§ **REQUIREMENT**
Please output exactly the lines from the one containing "The student may be" through the last line of the records, both included.

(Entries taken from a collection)
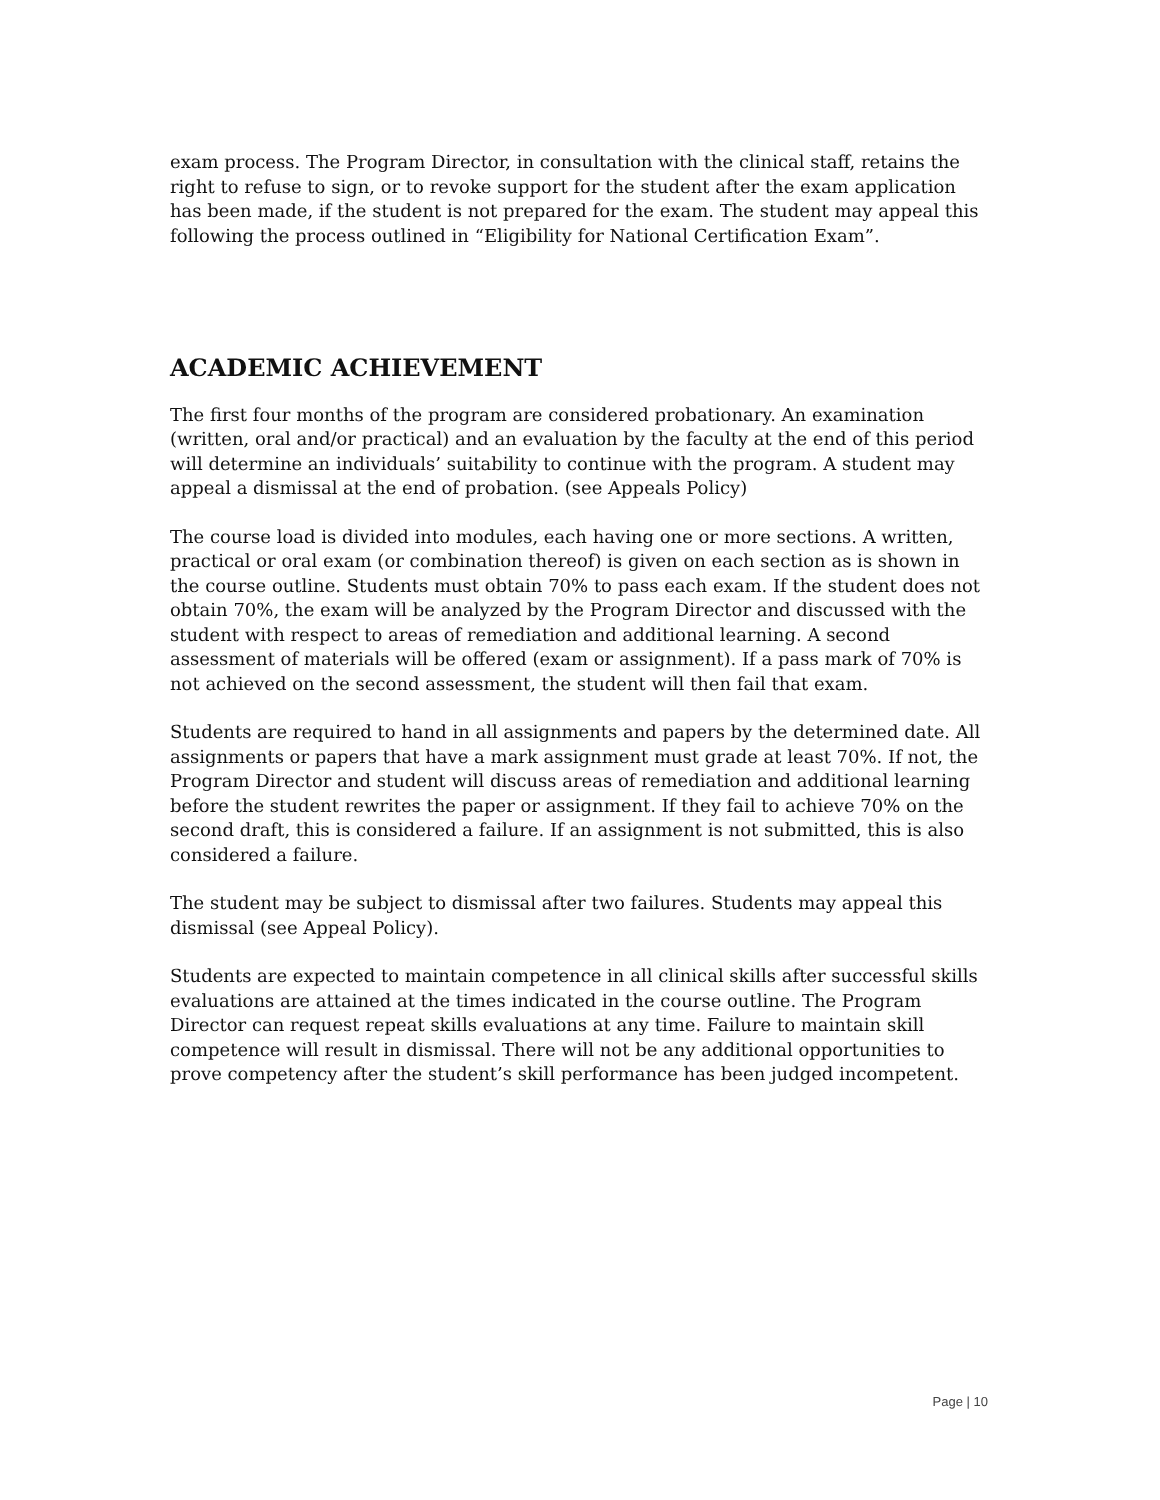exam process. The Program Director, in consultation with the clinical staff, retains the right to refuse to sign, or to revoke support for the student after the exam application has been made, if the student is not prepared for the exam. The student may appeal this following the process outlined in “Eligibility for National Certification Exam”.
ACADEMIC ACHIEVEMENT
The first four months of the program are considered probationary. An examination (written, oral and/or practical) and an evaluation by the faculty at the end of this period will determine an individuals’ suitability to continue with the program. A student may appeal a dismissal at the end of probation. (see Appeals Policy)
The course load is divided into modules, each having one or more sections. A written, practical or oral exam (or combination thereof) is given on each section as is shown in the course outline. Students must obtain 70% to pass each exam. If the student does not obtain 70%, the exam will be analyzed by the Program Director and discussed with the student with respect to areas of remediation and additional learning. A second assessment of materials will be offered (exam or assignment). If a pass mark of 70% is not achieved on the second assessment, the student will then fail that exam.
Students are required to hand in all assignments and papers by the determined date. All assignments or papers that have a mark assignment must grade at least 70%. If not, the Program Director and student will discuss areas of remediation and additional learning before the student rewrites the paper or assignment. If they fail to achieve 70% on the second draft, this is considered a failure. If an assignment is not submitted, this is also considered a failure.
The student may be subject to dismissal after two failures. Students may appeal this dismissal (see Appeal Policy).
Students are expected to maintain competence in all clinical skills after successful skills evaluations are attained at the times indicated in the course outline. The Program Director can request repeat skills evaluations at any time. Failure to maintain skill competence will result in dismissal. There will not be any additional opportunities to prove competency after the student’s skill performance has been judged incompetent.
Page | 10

§ **FINISHED EXERCISE**
The student may be subject to dismissal after two failures. Students may appeal this dismissal (see Appeal Policy).
Students are expected to maintain competence in all clinical skills after successful skills evaluations are attained at the times indicated in the course outline. The Program Director can request repeat skills evaluations at any time. Failure to maintain skill competence will result in dismissal. There will not be any additional opportunities to prove competency after the student’s skill performance has been judged incompetent.
Page | 10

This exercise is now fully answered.